## Items listed in a dataset
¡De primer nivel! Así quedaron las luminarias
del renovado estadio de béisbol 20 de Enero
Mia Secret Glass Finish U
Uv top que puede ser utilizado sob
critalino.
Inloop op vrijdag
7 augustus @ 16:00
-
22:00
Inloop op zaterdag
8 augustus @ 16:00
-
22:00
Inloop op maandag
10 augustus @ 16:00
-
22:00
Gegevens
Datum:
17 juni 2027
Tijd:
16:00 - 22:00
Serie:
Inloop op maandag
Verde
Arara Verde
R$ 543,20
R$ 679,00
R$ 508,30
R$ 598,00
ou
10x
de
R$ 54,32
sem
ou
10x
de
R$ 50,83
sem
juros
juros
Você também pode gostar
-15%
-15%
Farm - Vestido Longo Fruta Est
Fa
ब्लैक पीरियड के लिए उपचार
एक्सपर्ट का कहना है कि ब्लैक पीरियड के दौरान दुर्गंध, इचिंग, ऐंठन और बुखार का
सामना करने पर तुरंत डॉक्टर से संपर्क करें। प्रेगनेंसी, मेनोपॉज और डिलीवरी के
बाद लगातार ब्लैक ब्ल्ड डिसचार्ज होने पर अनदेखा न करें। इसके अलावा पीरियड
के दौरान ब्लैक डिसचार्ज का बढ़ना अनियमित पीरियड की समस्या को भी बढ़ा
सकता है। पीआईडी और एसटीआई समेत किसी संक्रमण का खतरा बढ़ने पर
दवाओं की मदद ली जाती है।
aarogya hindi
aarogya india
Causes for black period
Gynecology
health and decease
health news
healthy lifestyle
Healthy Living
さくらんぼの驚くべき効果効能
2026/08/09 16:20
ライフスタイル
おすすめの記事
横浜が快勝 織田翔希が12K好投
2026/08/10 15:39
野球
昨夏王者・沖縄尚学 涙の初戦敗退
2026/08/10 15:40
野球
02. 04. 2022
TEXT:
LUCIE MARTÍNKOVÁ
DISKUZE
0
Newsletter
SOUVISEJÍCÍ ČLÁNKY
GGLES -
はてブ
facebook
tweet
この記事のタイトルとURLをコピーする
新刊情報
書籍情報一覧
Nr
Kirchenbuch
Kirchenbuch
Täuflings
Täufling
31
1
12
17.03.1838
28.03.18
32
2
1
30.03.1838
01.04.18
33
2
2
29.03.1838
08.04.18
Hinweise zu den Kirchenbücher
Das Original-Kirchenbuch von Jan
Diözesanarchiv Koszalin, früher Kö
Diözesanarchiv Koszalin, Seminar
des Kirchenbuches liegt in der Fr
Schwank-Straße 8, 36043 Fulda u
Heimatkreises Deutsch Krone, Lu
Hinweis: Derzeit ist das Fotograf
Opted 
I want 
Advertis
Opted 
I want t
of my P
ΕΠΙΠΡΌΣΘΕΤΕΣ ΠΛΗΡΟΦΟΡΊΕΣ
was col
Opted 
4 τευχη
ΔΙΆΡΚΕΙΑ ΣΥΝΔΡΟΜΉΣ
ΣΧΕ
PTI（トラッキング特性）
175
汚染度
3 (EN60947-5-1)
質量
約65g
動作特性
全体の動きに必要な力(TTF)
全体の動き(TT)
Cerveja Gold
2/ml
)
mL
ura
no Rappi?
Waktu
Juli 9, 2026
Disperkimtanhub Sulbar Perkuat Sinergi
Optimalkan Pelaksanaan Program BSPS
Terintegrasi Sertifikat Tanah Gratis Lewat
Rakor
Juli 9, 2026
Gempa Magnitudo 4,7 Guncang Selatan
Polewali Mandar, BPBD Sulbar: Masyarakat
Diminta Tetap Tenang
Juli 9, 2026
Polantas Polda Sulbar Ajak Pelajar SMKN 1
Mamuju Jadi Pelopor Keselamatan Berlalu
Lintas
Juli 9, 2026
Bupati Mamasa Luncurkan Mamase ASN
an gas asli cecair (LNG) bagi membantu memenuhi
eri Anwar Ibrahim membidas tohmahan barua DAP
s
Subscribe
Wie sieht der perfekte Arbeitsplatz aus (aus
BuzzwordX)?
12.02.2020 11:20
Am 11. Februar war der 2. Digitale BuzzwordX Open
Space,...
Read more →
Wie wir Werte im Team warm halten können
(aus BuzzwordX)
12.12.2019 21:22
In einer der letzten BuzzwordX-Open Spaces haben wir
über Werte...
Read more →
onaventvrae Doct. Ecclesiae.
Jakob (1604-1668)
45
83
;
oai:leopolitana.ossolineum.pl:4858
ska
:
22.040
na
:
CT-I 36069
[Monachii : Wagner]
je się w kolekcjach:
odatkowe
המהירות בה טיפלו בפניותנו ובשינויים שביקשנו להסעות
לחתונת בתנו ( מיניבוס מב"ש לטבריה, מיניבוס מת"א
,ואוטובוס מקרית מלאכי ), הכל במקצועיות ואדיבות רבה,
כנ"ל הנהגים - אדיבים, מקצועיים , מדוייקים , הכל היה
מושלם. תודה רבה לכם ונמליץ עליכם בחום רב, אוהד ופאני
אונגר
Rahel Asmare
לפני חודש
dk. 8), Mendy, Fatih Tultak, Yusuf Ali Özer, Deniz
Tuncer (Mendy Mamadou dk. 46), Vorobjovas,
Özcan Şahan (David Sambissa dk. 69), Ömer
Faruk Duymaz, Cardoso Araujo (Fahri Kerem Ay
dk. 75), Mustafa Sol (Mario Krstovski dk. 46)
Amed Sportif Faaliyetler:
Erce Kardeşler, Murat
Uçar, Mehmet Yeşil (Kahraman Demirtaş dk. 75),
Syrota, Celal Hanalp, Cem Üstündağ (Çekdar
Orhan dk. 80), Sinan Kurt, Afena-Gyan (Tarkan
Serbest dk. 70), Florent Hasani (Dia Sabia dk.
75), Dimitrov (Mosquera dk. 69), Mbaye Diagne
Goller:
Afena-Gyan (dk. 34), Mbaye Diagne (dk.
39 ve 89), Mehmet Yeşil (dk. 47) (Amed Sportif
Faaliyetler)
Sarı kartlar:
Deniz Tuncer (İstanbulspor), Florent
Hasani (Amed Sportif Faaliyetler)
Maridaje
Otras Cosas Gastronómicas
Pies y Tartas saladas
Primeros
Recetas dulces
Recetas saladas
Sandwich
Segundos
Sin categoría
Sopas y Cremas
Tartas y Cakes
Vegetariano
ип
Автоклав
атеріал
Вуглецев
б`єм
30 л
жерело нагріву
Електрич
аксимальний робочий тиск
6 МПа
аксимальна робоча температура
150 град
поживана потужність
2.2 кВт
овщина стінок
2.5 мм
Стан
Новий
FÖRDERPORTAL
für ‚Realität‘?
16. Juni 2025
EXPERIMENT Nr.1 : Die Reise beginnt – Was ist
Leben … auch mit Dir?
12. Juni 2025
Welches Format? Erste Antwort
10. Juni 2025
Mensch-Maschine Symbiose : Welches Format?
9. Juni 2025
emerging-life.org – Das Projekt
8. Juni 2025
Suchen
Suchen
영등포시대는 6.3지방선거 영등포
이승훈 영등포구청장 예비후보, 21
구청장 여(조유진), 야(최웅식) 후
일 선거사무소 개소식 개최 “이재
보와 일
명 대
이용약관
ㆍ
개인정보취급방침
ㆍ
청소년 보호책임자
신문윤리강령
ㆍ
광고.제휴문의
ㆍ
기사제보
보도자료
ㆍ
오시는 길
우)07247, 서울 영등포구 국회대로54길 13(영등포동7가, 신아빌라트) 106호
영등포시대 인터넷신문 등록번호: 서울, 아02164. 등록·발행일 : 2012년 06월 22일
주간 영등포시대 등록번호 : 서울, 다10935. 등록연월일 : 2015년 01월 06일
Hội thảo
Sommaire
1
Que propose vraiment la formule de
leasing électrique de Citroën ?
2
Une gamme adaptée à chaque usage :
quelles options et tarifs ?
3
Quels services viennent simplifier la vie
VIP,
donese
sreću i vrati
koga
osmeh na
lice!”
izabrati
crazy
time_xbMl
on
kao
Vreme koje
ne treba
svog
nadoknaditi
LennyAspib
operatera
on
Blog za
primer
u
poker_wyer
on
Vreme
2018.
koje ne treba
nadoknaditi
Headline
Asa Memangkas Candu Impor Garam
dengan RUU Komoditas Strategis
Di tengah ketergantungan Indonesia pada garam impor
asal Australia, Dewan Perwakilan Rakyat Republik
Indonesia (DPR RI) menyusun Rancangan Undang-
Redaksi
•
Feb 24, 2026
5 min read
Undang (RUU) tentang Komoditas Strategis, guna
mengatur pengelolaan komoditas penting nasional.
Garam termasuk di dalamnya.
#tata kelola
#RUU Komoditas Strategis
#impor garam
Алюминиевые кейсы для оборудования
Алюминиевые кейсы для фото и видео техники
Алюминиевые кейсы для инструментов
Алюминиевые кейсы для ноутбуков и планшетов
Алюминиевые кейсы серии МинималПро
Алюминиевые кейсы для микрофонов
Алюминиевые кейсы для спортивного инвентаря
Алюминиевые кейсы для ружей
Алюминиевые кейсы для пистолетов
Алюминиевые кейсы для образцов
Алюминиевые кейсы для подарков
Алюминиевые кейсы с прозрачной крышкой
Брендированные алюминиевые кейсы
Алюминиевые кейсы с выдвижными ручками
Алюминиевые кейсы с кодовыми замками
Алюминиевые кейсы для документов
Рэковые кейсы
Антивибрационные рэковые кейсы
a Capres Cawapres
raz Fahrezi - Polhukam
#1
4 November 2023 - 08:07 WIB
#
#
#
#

## Work item
Extract the items verbatim, beginning at the first line and stopping after the line that contains "के दौरान ब्लैक".

## Solution for this problem
¡De primer nivel! Así quedaron las luminarias
del renovado estadio de béisbol 20 de Enero
Mia Secret Glass Finish U
Uv top que puede ser utilizado sob
critalino.
Inloop op vrijdag
7 augustus @ 16:00
-
22:00
Inloop op zaterdag
8 augustus @ 16:00
-
22:00
Inloop op maandag
10 augustus @ 16:00
-
22:00
Gegevens
Datum:
17 juni 2027
Tijd:
16:00 - 22:00
Serie:
Inloop op maandag
Verde
Arara Verde
R$ 543,20
R$ 679,00
R$ 508,30
R$ 598,00
ou
10x
de
R$ 54,32
sem
ou
10x
de
R$ 50,83
sem
juros
juros
Você também pode gostar
-15%
-15%
Farm - Vestido Longo Fruta Est
Fa
ब्लैक पीरियड के लिए उपचार
एक्सपर्ट का कहना है कि ब्लैक पीरियड के दौरान दुर्गंध, इचिंग, ऐंठन और बुखार का
सामना करने पर तुरंत डॉक्टर से संपर्क करें। प्रेगनेंसी, मेनोपॉज और डिलीवरी के
बाद लगातार ब्लैक ब्ल्ड डिसचार्ज होने पर अनदेखा न करें। इसके अलावा पीरियड
के दौरान ब्लैक डिसचार्ज का बढ़ना अनियमित पीरियड की समस्या को भी बढ़ा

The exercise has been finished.